Work request a: According to the blog post on being controversial, why did the cousin say a ten-year-old student should not read Hunger Games?

Text segment:
== Segment start ==

Is there a reason I have a reticle aimed at my head?

Constant Advice

The constant and consistent advise I have received has been “be controversial, it will help sales” and “follow the trends; Child Soldiers, Hunger Games, Kick Ass, Hanna, Game of Thrones…”  and I believed it.  It is true.  What better way to make a splash than with my age-old idea of the underground slave trade, backed up by the reports of White Slavery and the Monarch Program conspiracy.

But I wonder what is the cost of being controversial?  Am I going to influence someone that reads my work to do something horrible to a child because of words that I wrote?  Will I desensitize the issues rather than bring them to focus?

Will my series break moral compasses?

It has been a concern all the way through writing this series thus far.  So much so that it is impossible to come up with a proper log line.  It has even taken me over a month to be brave enough to write this post.

My cousin, a teacher with a Ever-North Moral Compass was recently asked if one of his students, a ten year old boy, should be able to read Hunger Games.  When he said no and gave his reasons based on the violence alone,  the parents thanked him then went on to ask permission from another teacher who thought that getting the boy to read was more important than what he was reading.  They weren’t looking for advice, they were hunting for justification.

That said, I’m hoping there will be no sixteen year olds reading my work, much less younger.  I’m not an advocate of age-based anything.  I think we should determine things according to our children’s maturity.  Otherwise that age limit of 18 that we police, will be 25 in fifty years.  You don’t think so?  Fifty years ago (and less in many places) age of consent was 14.  Can you imagine your 14 year old getting married?  Didn’t think so.  How old were your grandparents?  Likely.  I was seventeen.  So were my parents.  My grandparents were in that age range as well.

== Segment end ==

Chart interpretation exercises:
== Segment start ==

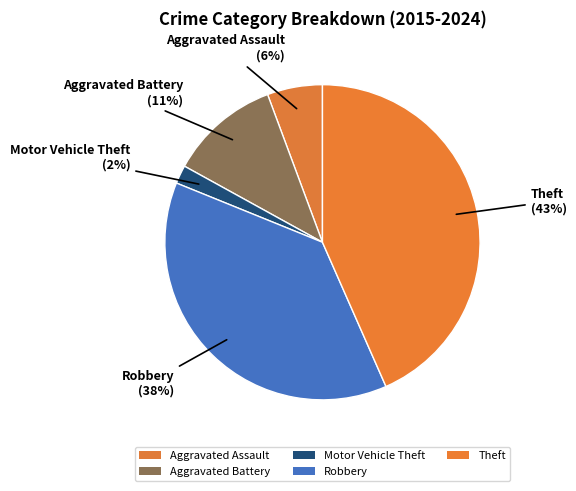

Count the number of slices in the pie.

5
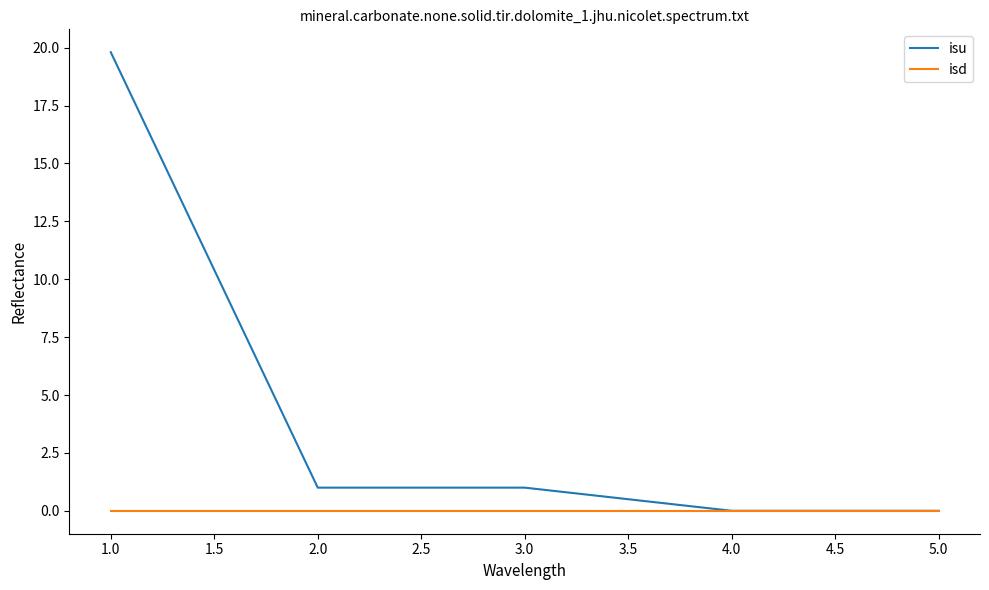

Which label corresponds to the largest value in the chart?

1.0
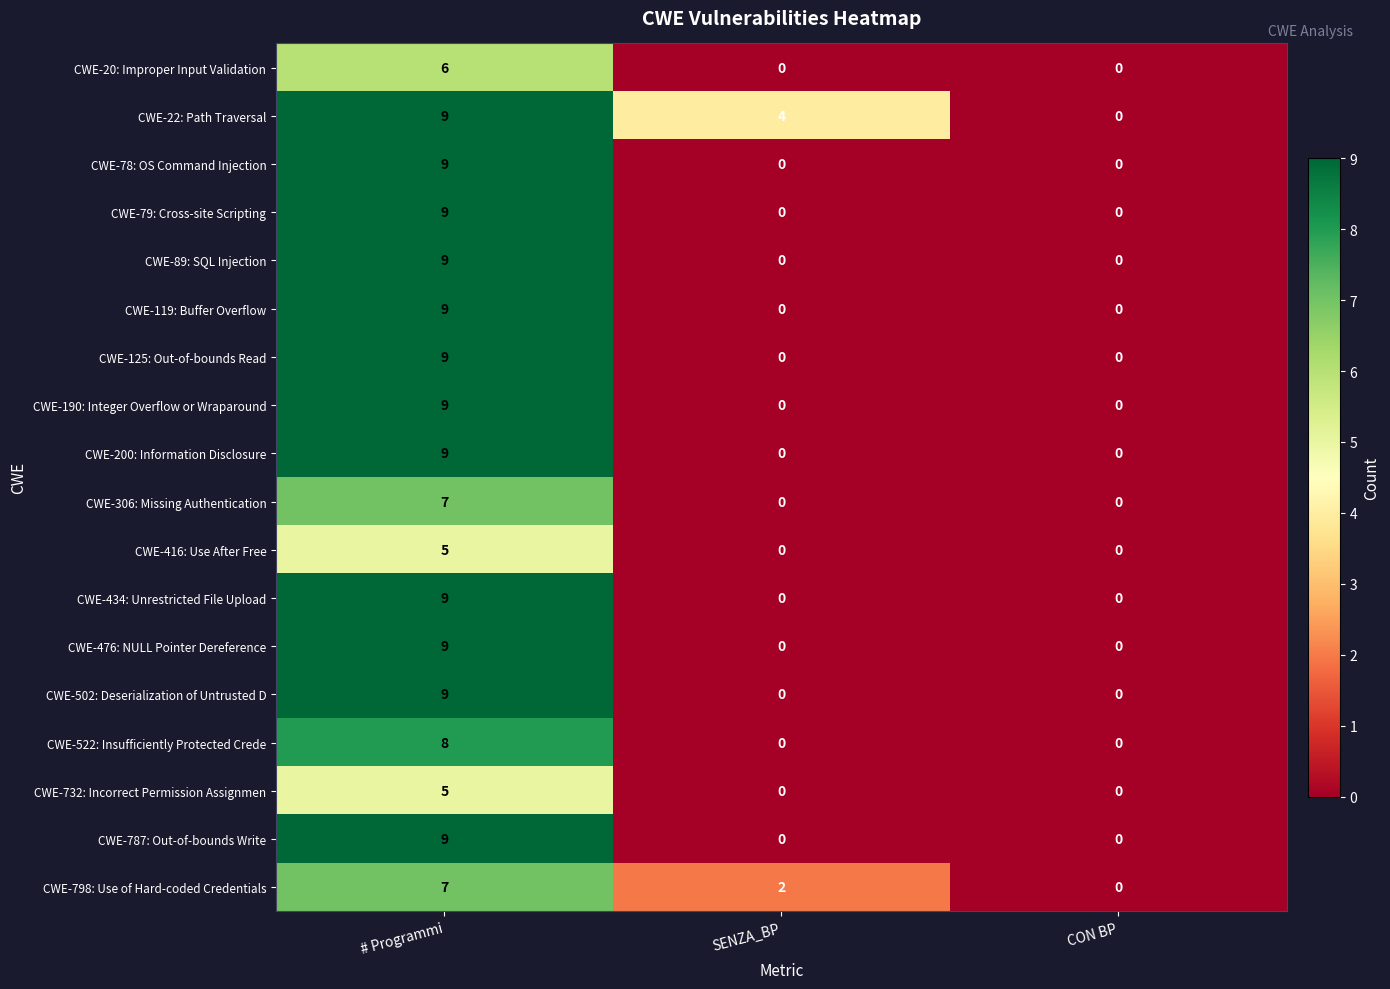

What is the total value across all series at # Programmi?

146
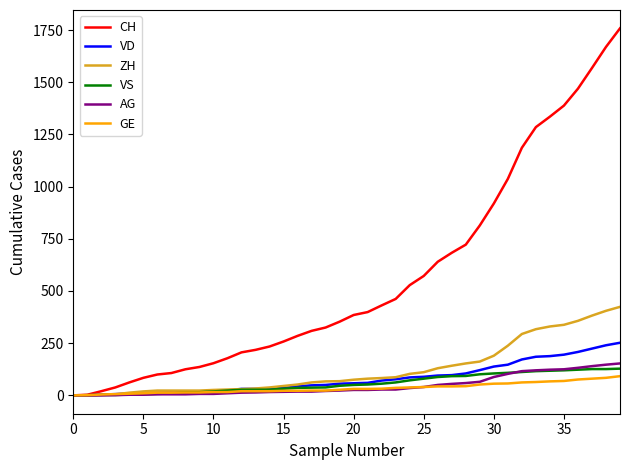

How many values in the VS series are below 50?

20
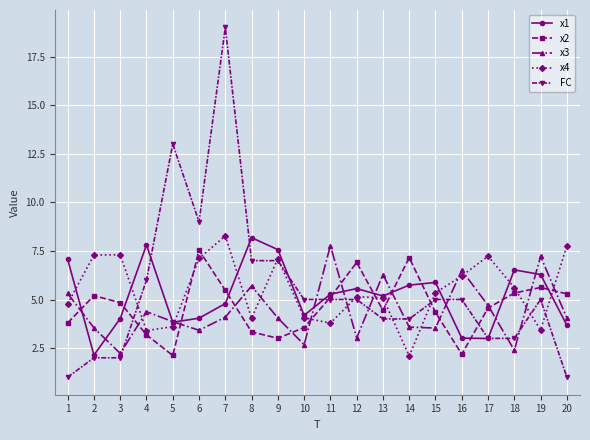

What is the total value across all series at 7?

41.6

== Segment end ==

Work request b: Rewrite the chart interpretation listing with "total value across all series" replaced by "combined value of every series", keeping everything else unchanged, and omit the pictures.

Task response a: He based his reasons on the violence alone.

Task response b:
Count the number of slices in the pie.

5

Which label corresponds to the largest value in the chart?

1.0

What is the combined value of every series at # Programmi?

146

How many values in the VS series are below 50?

20

What is the combined value of every series at 7?

41.6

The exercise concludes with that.